Sarah flattened her own back against the wall, next to Harold but closer to the alley’s entrance. Harold saw her breath in the cold air, even and measured. He realized then that he’d been holding his breath. He was too scared to exhale. He heard loud footsteps approaching the alley. The man’s wing tips sounded like hooves on the pavement. Harold let out a tiny wisp of air.

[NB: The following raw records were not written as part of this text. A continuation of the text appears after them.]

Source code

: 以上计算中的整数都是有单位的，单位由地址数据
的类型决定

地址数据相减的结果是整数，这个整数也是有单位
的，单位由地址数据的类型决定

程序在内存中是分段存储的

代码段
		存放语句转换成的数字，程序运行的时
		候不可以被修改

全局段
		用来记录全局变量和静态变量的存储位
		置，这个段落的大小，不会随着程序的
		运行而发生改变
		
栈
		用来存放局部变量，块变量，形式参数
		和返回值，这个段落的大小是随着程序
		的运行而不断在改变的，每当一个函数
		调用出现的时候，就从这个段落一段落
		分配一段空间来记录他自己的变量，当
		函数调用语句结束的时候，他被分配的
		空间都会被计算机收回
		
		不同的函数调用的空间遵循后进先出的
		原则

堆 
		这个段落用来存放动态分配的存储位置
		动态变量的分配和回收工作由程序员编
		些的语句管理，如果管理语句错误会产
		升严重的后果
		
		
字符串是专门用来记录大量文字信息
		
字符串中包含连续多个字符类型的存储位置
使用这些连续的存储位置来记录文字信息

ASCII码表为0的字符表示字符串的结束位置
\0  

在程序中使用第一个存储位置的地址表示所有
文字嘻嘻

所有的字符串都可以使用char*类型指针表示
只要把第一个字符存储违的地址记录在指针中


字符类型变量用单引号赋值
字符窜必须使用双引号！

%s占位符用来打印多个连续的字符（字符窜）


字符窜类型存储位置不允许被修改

There was an instantaneous flash of violence. The old man turned into the alley, and Sarah leaped at him. Her movements seemed half professional and half bestial. Before Harold’s single puff of hot breath disappeared into the cold alley, Sarah had the old man on the ground. Her knife was pressed into his neck.
The old man clutched at his knee. Sarah must have kicked it.
“Ahhhh!” he yelped.
Harold’s eyes settled on the man’s face. His big glasses. His patchy gray skin. His thick, dark eyebrows. His nose, seemingly too large for his face, looked soft and mushy. As if it were a costume nose, knocked halfway off in the man’s fall...
Oh, Jesus.
“Don’t! Ah! It’s me!” yelped the old man again.
“Let him up,” said Harold.
Sarah didn’t budge, keeping her eyes firmly on the old man and her knife scraping against his neck.
“Harold, please, owww, don’t let her kill me!”
“Sarah,” said Harold after a deep gulp of oxygen. “It’s okay. Let him up.” He placed a hand on her shoulder. For the first time, she took her eyes off the old man and looked up at Harold.
“It’s okay,” said Harold. “It’s Ron.” His face grew flush with embarrassment. “From the Irregulars. It’s Ron Rosenberg.”
C
HAPTER 25
Surveillance
“Danger is part of my trade.”
—Sir Arthur Conan Doyle,
“The Adventure of the Final Problem”
November 12, 19oo
Arthur inhaled a deep lungful of Morris tobacco, then coughed it up, sputtering as a mist of gray smoke floated up into the gaslight above him. He leaned against the streetlamp and inhaled again on his cigarette. Arthur was not a regular cigarette smoker, and yet he felt that while one was engaged in the work of surveillance, smoking seemed the only practicable method for passing the time. He glanced across the street, into the third-floor window of a moderate four-story. The lights were on inside, and they shone clear out into the night. He saw a figure move in front of the window, framed in the light like an actor in a Chinese shadow play. Arthur instantly stepped backward, out of the narrow beam of the streetlight above him, and dipped his head. The figure in the window was Emily, the petite suffragist from the night before, and it was of the utmost importance that she not discover Arthur spying on her. She passed out of the window’s frame, deeper into her flat and out of Arthur’s vision. He took another puff of his Morris, this one a bit less full. Goodness, was not surveillance the most infernally tedious activity to which he’d ever submitted himself?
The “chase” the previous evening had been so utterly typical that Arthur felt he must have scripted it himself. Emily had dashed into a passing two-wheeler on Palmer Street, and Arthur and Bram had quickly found another free cab behind her. They had shown their driver a handful of coins and let him know that it would be his fee were he to successfully follow the two-wheeler up ahead to its destination. He’d given Arthur a heartening “As you say, ma’am” and whipped at his reins. If the cabbie had any concerns as to the disassociation between Arthur’s clothing and his voice, he did not express them.